Pakistan attacks “terrorist hideouts” in Iran as neighbors trade fire

FAN Editor

Pakistan carried out “a series of highly coordinated and specifically targeted precision military strikes” in Iran early Thursday, its foreign ministry said in a statement. The attacks came two days after Iran conducted similar strikes in Pakistan.

“This morning’s action was taken in light of credible intelligence of impending large-scale terrorist activities,” Pakistan’s Foreign Ministry said in the statement, calling the strikes “a manifestation of Pakistan’s unflinching resolve to protect and defend its national security against all threats.”

Thursday’s attack appeared to have targeted the Baluch Liberation Army, an ethnic separatist group that has operated in the border region between Pakistan and Iran for over 20 years, The Associate Press reported. 

Iranian Foreign Ministry spokesman Nasser Kanaani condemned the Pakistani strikes, saying the ministry had summoned the chargé d’affaires of Pakistan in Tehran to communicate Iran’s official protest and to seek clarification from Islamabad. The death toll from the Pakistani missile strike stood at nine, according to the deputy governor of Iran’s Sistan and Baluchestan province, who said on Iranian state TV that four children, three women and two men were killed in the early morning attack.

PAKISTAN-IRAN-AIRSTRIKE
Youth activists of the Muslim Talba Mahaz (MTM) group hold a banner and shout slogans during a protest in Islamabad, Pakistan, against Iranian airstrikes inside Pakistan, Jan. 18, 2024. FAROOQ NAEEM/AFP/Getty

The Pakistani Foreign Ministry said it had “consistently shared its serious concerns about the safe havens and sanctuaries enjoyed by Pakistani origin terrorists” in the region for several years, and that it acted due to a “lack of action on our serious concerns.” Its statement did not mention the Iranian missile strikes on Pakistani territory from two days earlier.
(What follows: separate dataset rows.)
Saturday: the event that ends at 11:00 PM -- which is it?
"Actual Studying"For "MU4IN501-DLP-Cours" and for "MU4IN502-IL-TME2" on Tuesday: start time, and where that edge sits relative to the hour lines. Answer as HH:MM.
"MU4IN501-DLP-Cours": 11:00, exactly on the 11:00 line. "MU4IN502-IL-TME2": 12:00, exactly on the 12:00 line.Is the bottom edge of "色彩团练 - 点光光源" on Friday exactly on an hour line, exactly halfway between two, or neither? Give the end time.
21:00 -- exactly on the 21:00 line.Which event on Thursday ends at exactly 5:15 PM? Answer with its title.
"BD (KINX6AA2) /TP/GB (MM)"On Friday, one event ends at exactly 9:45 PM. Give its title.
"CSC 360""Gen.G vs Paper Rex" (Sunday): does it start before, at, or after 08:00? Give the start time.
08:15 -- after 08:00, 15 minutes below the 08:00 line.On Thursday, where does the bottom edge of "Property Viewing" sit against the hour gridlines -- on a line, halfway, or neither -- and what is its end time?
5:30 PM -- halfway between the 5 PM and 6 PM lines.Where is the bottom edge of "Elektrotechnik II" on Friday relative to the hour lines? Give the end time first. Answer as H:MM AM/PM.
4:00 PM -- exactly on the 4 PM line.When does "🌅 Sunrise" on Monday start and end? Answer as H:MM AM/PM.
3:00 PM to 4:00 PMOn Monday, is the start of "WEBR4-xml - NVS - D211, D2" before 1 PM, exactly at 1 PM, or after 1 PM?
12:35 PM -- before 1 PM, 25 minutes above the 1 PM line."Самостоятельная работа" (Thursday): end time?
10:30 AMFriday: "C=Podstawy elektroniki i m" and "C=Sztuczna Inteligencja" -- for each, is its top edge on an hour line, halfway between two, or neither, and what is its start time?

On Tuesday, Iran said its Revolutionary Guard force had struck targets in Pakistan belonging to the Sunni Muslim militant group Jaish al-Adl, also based along the border between the two nations. Islamabad angrily condemned that attack, saying two children were killed in the strikes.

Middle East, Persian Gulf and Pakistan/Afganistan Region map - III
Getty

The apparent tit-for-tat strikes further strain diplomatic relations between Iran and nuclear-armed Pakistan, as both countries face their own internal pressures. The neighbors share a 560-mile border, which is largely lawless and where smugglers and militants pass relatively freely.

Iran is also under intense international pressure over its support for the Palestinian militant group Hamas, and its other proxy groups across the Middle East, amid the ongoing war between Hamas and Israel. Fears have been voiced for months that the war, sparked by Hamas’ Oct. 7 terror attack, could spill over into other countries across the region.

Israel, Hamas agree to deal on medicine for hostages, Palestinian aid 03:16

Iran conducted airstrikes late Monday in both Syria and Iraq, saying they were retaliation for a suicide bombing that killed more than 90 people earlier in January, which was claimed by ISIS.

Other Iranian proxy groups, Hezbollah in Lebanon and the Houthi rebels in Yemen, have lashed out with their largely-Iranian provided weapons, with Hezbollah exchanging fire regularly with Israeli forces over Lebanon’s southern border, and the Houthis carrying out persistent attacks on commercial vessels in the Red Sea despite counter-strikes by the U.S. and Britain.